Technical

Honda CX500 Tech Tips

 

The CX500 is a tough little bike. If it's treated well it is STONE reliable. It's top-heavy, and not such a good looker, but it's a great learner bike and it's pretty low-maintenance. The poor man's Moto Guzzi.

Front Brake

These bikes used the pinnacle of ‘70s technology: The single piston brake. If cared for, this bugger will stop you (eventually) and get the job done. Braided steel brake lines on something like this is almost like polishing a turd, but they will help it out somewhat. Better quality pads will work better as well. Will they let you do stoppies? Not on a bet.

Drive Line

It’s a shaftie! It’s clean and relatively maintenance-free. Check the oil level in the rear end frequently (twice a year) and watch for leaks. Oily shafties are big buck trouble. When replacing the back tire or taking the back wheel off for some reason, be sure to grease the splines that drive the back wheel. This is hugely important because if you don't, you can say "bye bye" to your drive unit. That's big bucks.

Exhaust Pipes

Any holes in the exhaust pipes on this bike will torpedo an already lean idle. Fix them or replace them. I saw a CX with a 2 into 1 supertrapp setup that made my chest vibrate when I walked behind it. It had killer sound, but doing this is almost certainly polishing a turd. It was a pretty slick-looking cafe racer, though. If you must mess with the airbox or exhaust, remember to rejet.

Cooling System

Make sure the thermostat works, and you’re home free. Be sure to run silicate-free coolant in the system or get used to changing water pumps. See warning in GL1000 radiator section.

Valves

Valve adjustments is normally done for each 12000 km according to the manual.

Weight

The bike is top heavy, but that stands to reason because of the transverse V twin layout. A windshield on one of these bikes will make it feel even more tippy. Avoid these, or be sure you can handle it before installing one.

Electrical

Apart from roasting starter solenoids, the only thing to do is to replace the 4 pin/3 lead connector from the alternator (look for three yellow or white wires) with a solid SOLDERED connection. This will eliminate a source for shorts that can blow the alternator assembly. Remember, on this bike, like the Gold Wing, the alternator is an engine-out-of–the –frame job.

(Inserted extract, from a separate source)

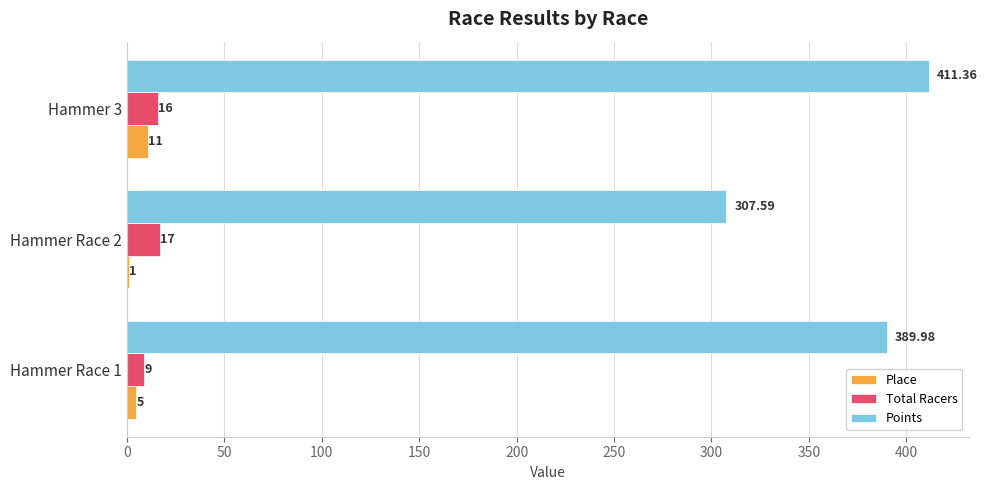

What is the sum of the Place values at Hammer 3 and Hammer Race 1?

16.0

Not nice.

Other Miscellaneous Tips

Cosmetically, these bikes are sure to be rough-looking. Remember, this is a “throwaway” bike that most people don’t look twice at. That’s too bad because it’s a really nice little scoot. Things to improve it’s looks/handling/appeal:
Ditch the stock bars and replace them with TT’s or Clubman’s . Better riding posture and better control as well as better looks will be your reward.
Engine/cylinder head guards are a must on this bike. They look like crap, but if your bike goes over, you wont have to replace your valve cover/head. Ignore this at your own peril.
Aftermarket pipes and a jet kit make these bikes sound like the loping V-Twin that wants to be let out of each of these bikes. I’ve heard these things sound like Ducatis before, so it can be done.
If you have a C model (Cruiser), dump the tank and replace it with the other variant of fuel tank. It’s a better looker and is bigger. What else could you want?
Paint it some tough-ass color. Shiny black is good, but avoid purple and dark blue. Most of these things came stock with these colors and they are just putrid. Do what you want.
Replace the worn out seat. Get one from a junkyard or have your seat pan done up with new foam and a new cover. You won’t regret it.